Required work:
Switch every "slices" in the entries below to "wedges" and give the entries back otherwise unchanged, leaving out the pictures.

━━━ Data under study

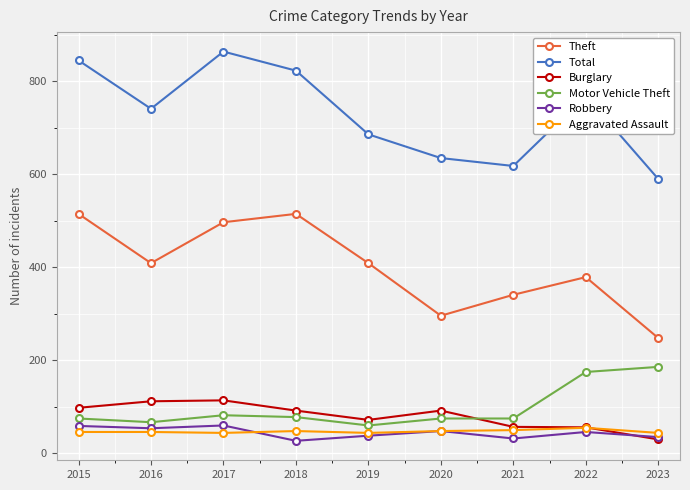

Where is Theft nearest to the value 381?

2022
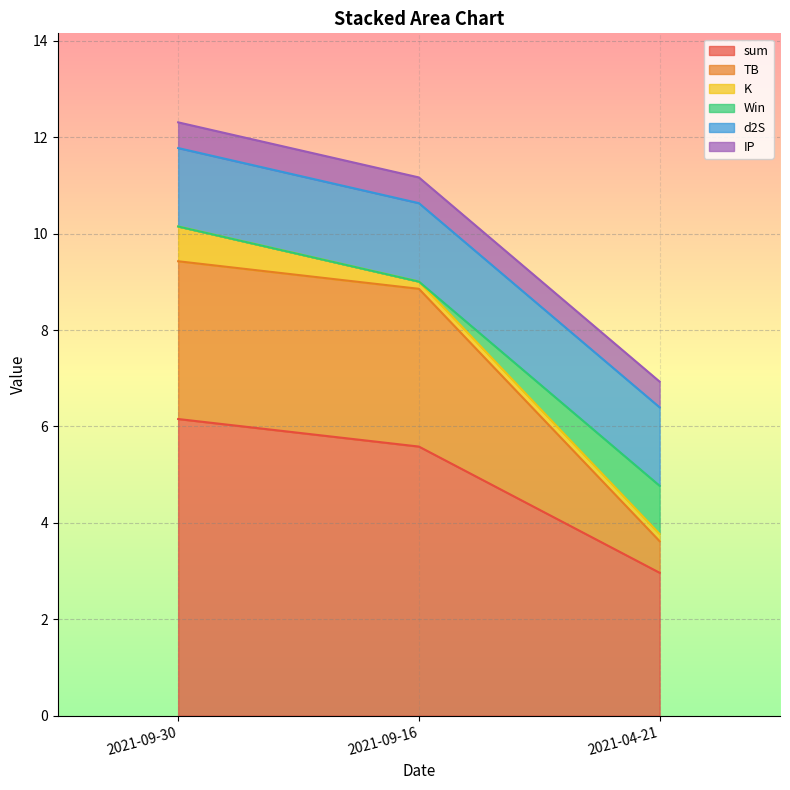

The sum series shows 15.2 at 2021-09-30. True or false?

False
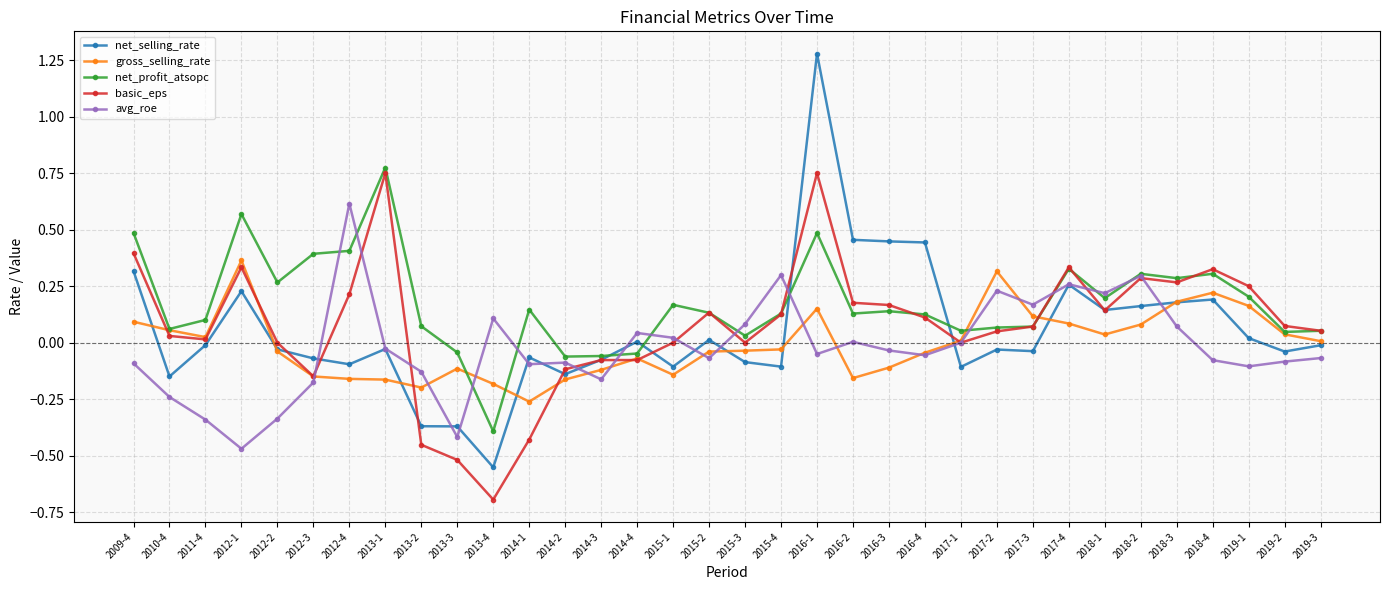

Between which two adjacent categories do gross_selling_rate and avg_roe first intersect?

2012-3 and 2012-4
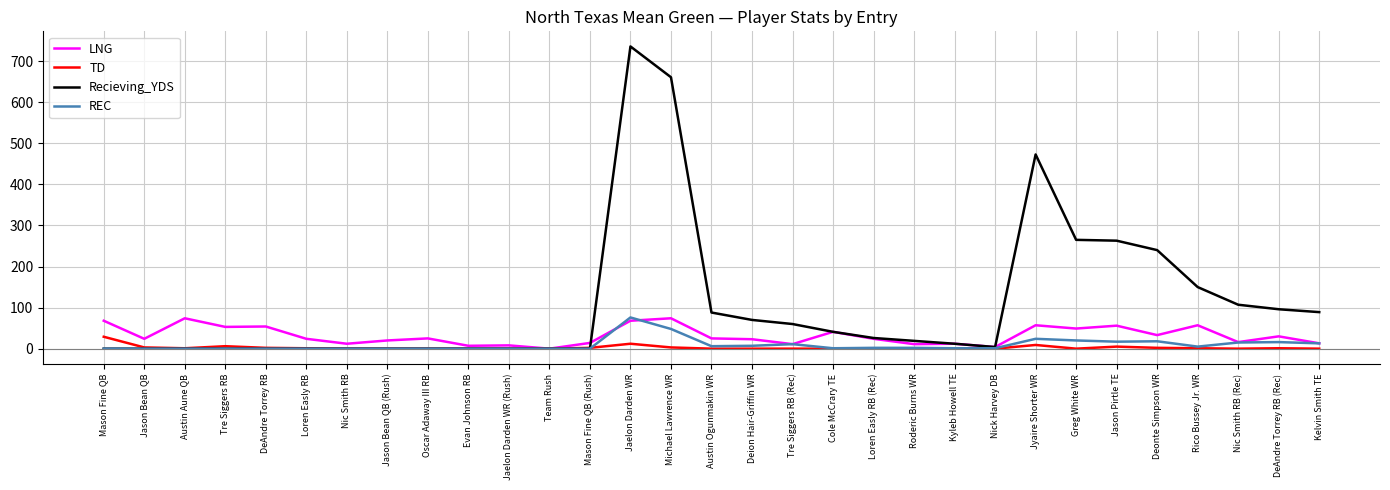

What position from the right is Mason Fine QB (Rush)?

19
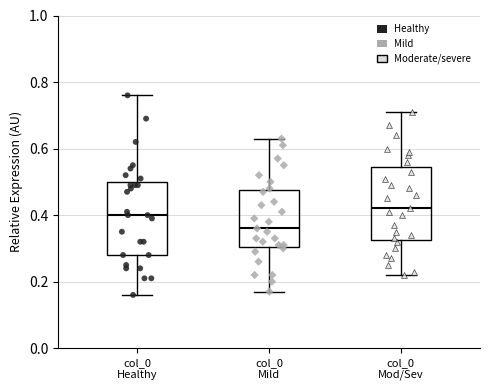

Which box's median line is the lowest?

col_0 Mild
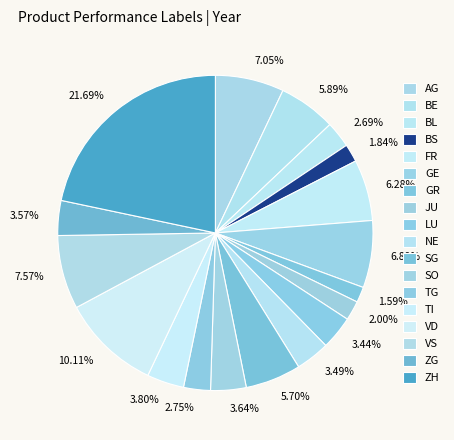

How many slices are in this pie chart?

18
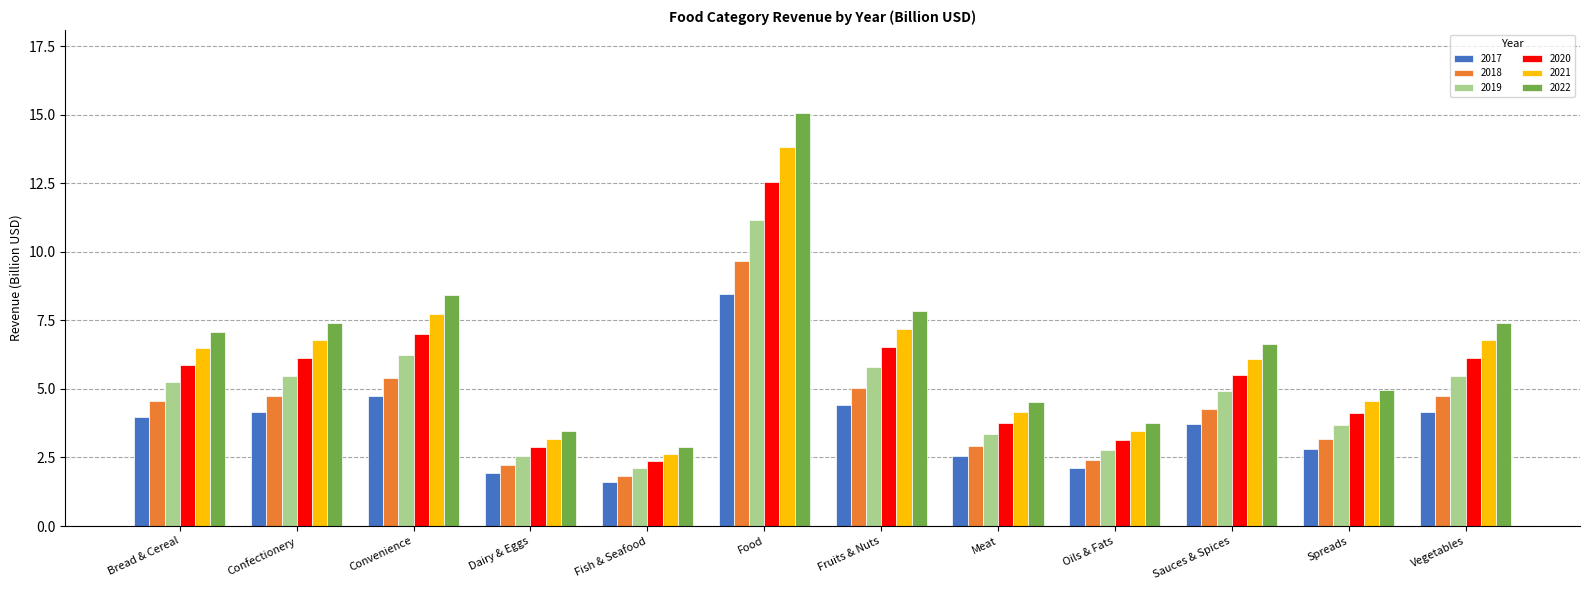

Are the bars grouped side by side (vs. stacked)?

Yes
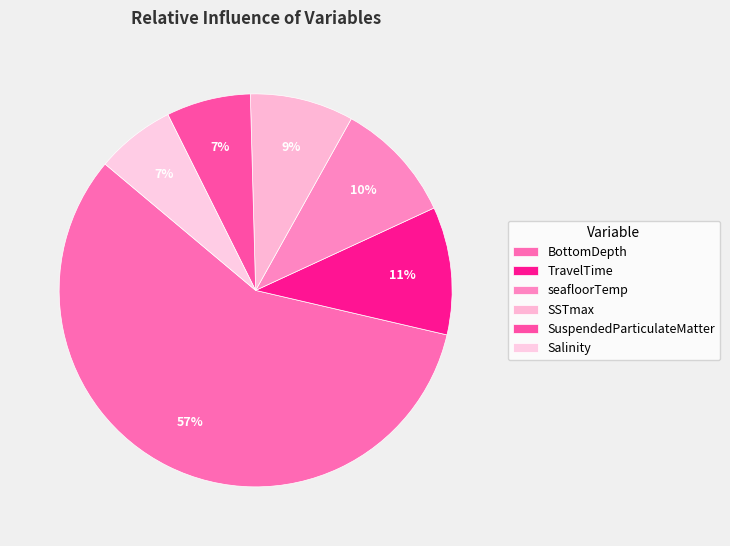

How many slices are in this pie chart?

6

━━━━━━

Solution to this problem:
Where is Theft nearest to the value 381?

2022

The sum series shows 15.2 at 2021-09-30. True or false?

False

Between which two adjacent categories do gross_selling_rate and avg_roe first intersect?

2012-3 and 2012-4

What position from the right is Mason Fine QB (Rush)?

19

Which box's median line is the lowest?

col_0 Mild

How many wedges are in this pie chart?

18

Are the bars grouped side by side (vs. stacked)?

Yes

How many wedges are in this pie chart?

6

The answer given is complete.